Knowing you for 11 years, I tell you this:  y’all are fine.  A few mistakes here, some great things there, you’re fine.  I send you with a charge for this next year to worry slightly less about your own soul –you’re fine- and much more for the soul of America.  I call on you to speak out against hatred as an overt act of patriotism, as a Jewishly mandated sacred obligation, -a mitzvah- to make the world a better place.  You must call out these people, shut them down, tell them they are wrong.  There is no reason to be so open minded as to let the enemies of the glory of America run free.
I offer you a quote from a man I didn’t always agree with but whose heart was always in the right place.  Can you guess who?
 “I've spoken of the shining city all my political life, but I don't know if I ever quite communicated what I saw when I said it. But in my mind it was a tall, proud city built on rocks stronger than oceans, windswept, God-blessed, and teeming with people of all kinds living in harmony and peace; a city with free ports that hummed with commerce and creativity. And if there had to be city walls, the walls had doors and the doors were open to anyone with the will and heart to get there. That's how I saw it, and see it still.” President Reagan’s farewell address of 1989.
You can say what you want about President Reagan and I’m sure I did back then but I never questioned his belief in this place and his belief that he was doing the very best he could to uplift his country, his people.
Isaiah spurs you on to toss aside feel good piety and do what is needed to better your world.  President Reagan, to name just one, used his oratory to dig deep and work hard for the betterment of our nation.  We are all called to do that every day and we must never give up on that call.

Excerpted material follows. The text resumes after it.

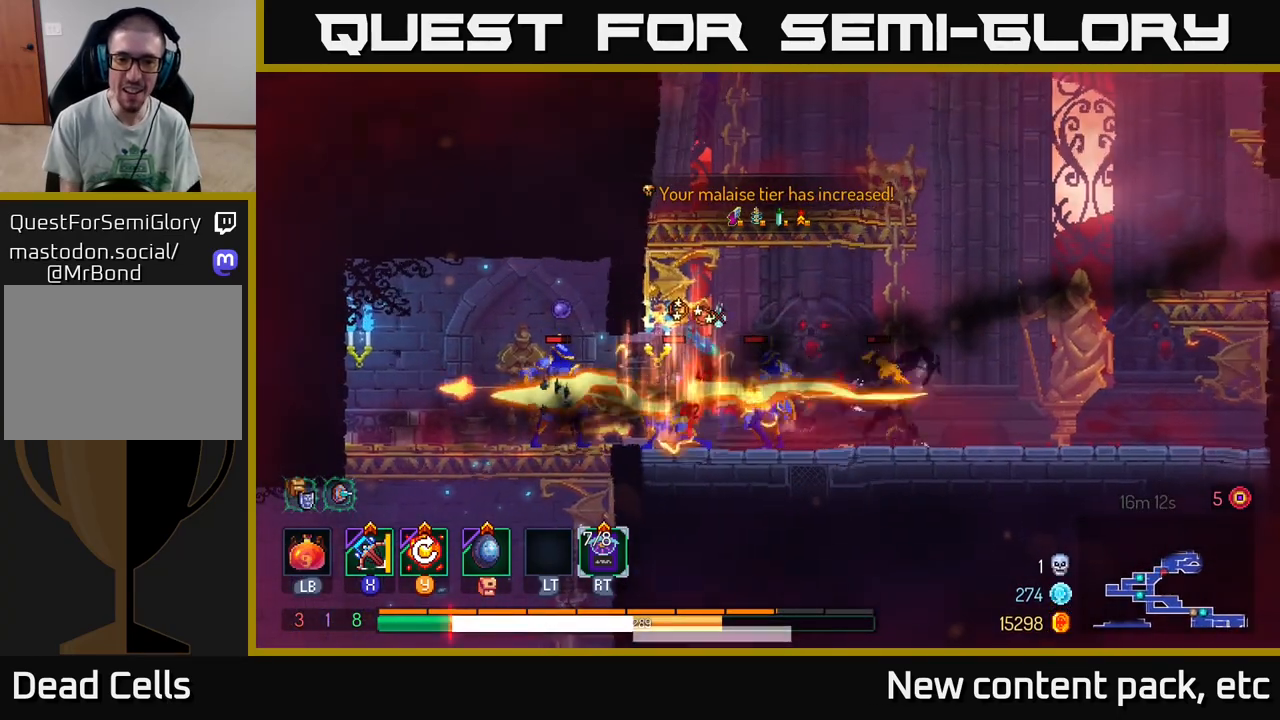
{"buttons": [], "left_stick": "right", "right_stick": "center", "events": [[17, "B", "down"], [100, "B", "up"], [133, "B", "down"], [217, "B", "up"], [267, "B", "down"], [350, "B", "up"], [400, "B", "down"], [483, "B", "up"]]}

That is our fast, that is what we are charged to do not in a theoretical manner but in real world conversations and confrontations.  We will keep this country as a shining city on a hill and not give in to bigotry.  We will fast the fast of justice and righteousness.  We must never give up on that.  We will never give up on that.  And when we do that, when we defend and extend liberty and justice for all, then and only then can we honestly ask God to bless America.


[1] Isaiah 58:1-14
[2] “You will not replace us” by Thomas Chatterton Williams, The New Yorker, December 4, 2017, p. 24-30.